Автор книги, обратившись к персонажам рассмотренных пьес, убедительно доказывает, что никто из них не укладывается в категорию «трагическая вина». Субъективно вины нет и за Пеласгом, – от его решения зависит благополучие государства; » за Этеоклом, – он сознательно берет на себя ответственность за прошлое своего рода и защищает родной город от врагов; и за главными героями «Орестеи», – у каждого на них есть реальная необходимость совершить преступление, однако все они понимают, что поступок их ужасен, а Оресту принятое решение стоит страшных душевных мук.
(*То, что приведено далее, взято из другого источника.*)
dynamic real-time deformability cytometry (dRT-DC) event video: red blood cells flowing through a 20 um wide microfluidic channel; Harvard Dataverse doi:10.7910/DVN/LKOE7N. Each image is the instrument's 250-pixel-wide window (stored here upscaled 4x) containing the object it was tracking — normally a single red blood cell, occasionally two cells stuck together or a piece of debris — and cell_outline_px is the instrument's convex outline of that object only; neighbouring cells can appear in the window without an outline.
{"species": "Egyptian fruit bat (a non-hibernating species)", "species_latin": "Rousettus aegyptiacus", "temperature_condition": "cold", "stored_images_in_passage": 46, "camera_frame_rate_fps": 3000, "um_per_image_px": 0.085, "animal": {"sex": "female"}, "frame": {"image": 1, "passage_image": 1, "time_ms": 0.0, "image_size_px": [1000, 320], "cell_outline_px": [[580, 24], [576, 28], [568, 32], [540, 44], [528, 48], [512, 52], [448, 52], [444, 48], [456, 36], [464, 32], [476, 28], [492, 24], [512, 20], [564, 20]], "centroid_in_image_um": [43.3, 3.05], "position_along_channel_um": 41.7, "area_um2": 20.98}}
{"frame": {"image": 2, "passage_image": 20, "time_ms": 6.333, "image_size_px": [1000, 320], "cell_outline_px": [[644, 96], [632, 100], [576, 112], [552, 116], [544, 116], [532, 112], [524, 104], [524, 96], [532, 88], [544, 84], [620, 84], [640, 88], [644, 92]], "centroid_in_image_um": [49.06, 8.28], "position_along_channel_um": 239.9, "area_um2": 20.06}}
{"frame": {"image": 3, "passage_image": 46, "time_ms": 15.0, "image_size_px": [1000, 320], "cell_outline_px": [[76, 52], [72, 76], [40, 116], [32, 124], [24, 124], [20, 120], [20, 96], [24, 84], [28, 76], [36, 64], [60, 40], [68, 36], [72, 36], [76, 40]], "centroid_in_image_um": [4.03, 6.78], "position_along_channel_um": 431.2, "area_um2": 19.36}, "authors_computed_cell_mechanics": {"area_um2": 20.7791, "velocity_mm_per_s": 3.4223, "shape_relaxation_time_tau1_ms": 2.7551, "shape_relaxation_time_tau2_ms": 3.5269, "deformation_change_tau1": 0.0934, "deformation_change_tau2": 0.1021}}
Трагизм здесь состоит в том, что для восстановления гармонии мира, справедливости требуется пролить кровь, и каждый по-своему осознает, на что он идет. И в поведении Прометея, выборе им своего пути нельзя обнаружить вину.

Активность персонажей, чувство ответственности за свои поступки, чувство собственного достоинства, самостоятельность, особенно полно выраженные в облике Прометея, мотивировка поведения – все это стало, как показано в книге, основным при изображении характера в драматургии Эсхила.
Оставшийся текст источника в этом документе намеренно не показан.